Assim, as questões de massa “devem ter decisão de massa e a tese jurídica nelas debatida deve logo ser dirimida pelo tribunal competente para tanto, fixando diretriz ou orientação às instâncias inferiores com o propósito benéfico de inibir novas ações — dependendo do caso, temerárias —, que só congestionam o Judiciário”.

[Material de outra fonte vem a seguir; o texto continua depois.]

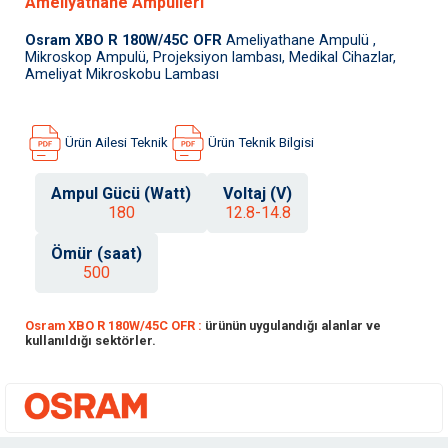
Ameliyathane Ampulleri
Osram XBO R 180W/45C OFR
Ameliyathane Ampulü ,
Mikroskop Ampulü, Projeksiyon lambası, Medikal Cihazlar,
Ameliyat Mikroskobu Lambası
Ürün Ailesi Teknik
Ürün Teknik Bilgisi
Ampul Gücü (Watt)
Voltaj (V)
180
12.8-14.8
Ömür (saat)
500
Osram XBO R 180W/45C OFR :
ürünün uygulandığı alanlar ve
kullanıldığı sektörler.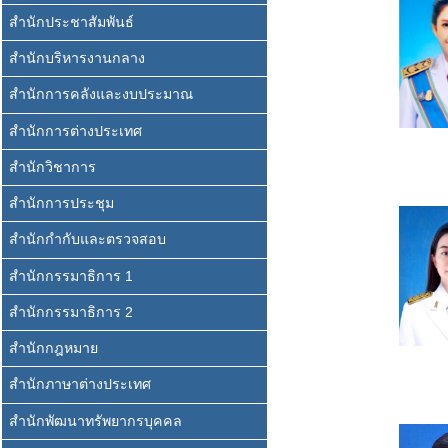
สำนักประชาสัมพันธ์
สำนักบริหารงานกลาง
สำนักการคลังและงบประมาณ
สำนักการต่างประเทศ
สำนักวิชาการ
สำนักการประชุม
สำนักกำกับและตรวจสอบ
สำนักกรรมาธิการ 1
สำนักกรรมาธิการ 2
สำนักกฎหมาย
สำนักภาษาต่างประเทศ
สำนักพัฒนาทรัพยากรบุคคล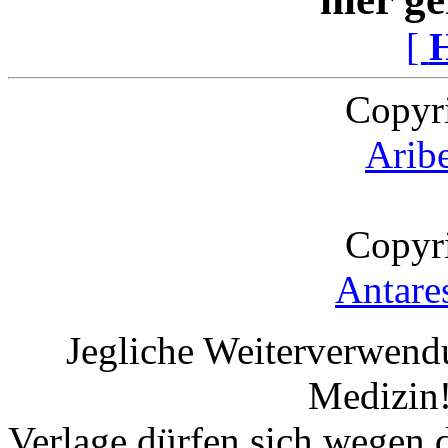
[
Copyr
Arib
Copyr
Antare
Jegliche Weiterverwend
Medizin!
Verlage dürfen sich wegen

E prossegue o culto Ministro: “ou esse novo padrão se impõe, ou o Judiciário não conseguirá atender às demandas, que se multiplicam… A aceitação dessa nova realidade libera o julgador de esforços desnecessários, permitindo que concentre sua força criativa e sua capacidade de trabalho naqueles feitos, em que, de fato, cada caso é um caso. Isso não quer dizer que os juízes não possam ou não devam ter ampla liberdade na formação de suas convicções; também não se deve supor, porque seria contraditório e nocivo, que ignorem os precedentes formados nos tribunais, consolidadores de certos entendimentos a respeito de matérias que devem ser tidas por pacíficas. Se assim não for, está sendo disseminada a ideia de que a jurisdição é algo subjetivo, posto ao alcance da discricionariedade dos julgadores, sem que haja parâmetros ou modelos, como se cada questão fosse inédita, como se cada julgador fosse um universo fechado em si mesmo ou como se sua comunicação com outras instâncias fosse ocasional ou voluntária…”
Relativamente à linguagem do juiz, entende ele que a mesma deva ser sempre respeitosa e polida, altiva e enérgica, jamais insultuosa ou agressiva, submissa ou bajuladora, mesmo porque “as decisões dos juízes são mensagens endereçadas às partes, cultas ou não, pois são elas os usuários dessas mesmas decisões”.
Traça o ilustre jurista, ainda, uma linha nas relações com promotores e advogados. Quanto a estes indaga: “os advogados são os primeiros aliados do juiz ou seus principais adversários?” Lembra que já foi advogado e que este é o juiz do juiz, figura imprescindível no desenvolvimento do processo, e conclui:
“O juiz tem no advogado um aliado — não um auxiliar —, um parceiro na elaboração das soluções dos casos jurídicos — não um subalterno — e deve tratá-lo com respeitosa igualdade. Receber o advogado no gabinete e prestar atenção às suas exposições é dever primário do juiz, não importando se é um famoso causídico ou alguém que está nos primeiros  passos de sua augusta profissão.”
Ao final dá os últimos conselhos aos magistrados: “Tenha o colega as virtudes da humildade e da paciência, cultive-as na intimidade de suas preocupações, aceite sem rebeldia as reformas de suas decisões e nunca atribua aos outros razões de decidir que se estribem em motivos espúrios. Não se deixe contaminar pela maledicência, essa praga perigosa e daninha que faz do murmúrio seu veículo — a ‘murmuratio’, insidiosa serpente que se arrasta em silêncio e morde suas vítimas, envenenando seu espírito”.
E encerra com um merecido elogio à Magistratura: “sei que a quase totalidade de nossa Magistratura é integrada por juízas e juízes sérios, honrados, competentes e comprometidos com o propósito de bem julgar, que, em última análise, é um ato solitário, quase sempre precedido de longos momentos de reflexão, muitas vezes definidor de uma vida”.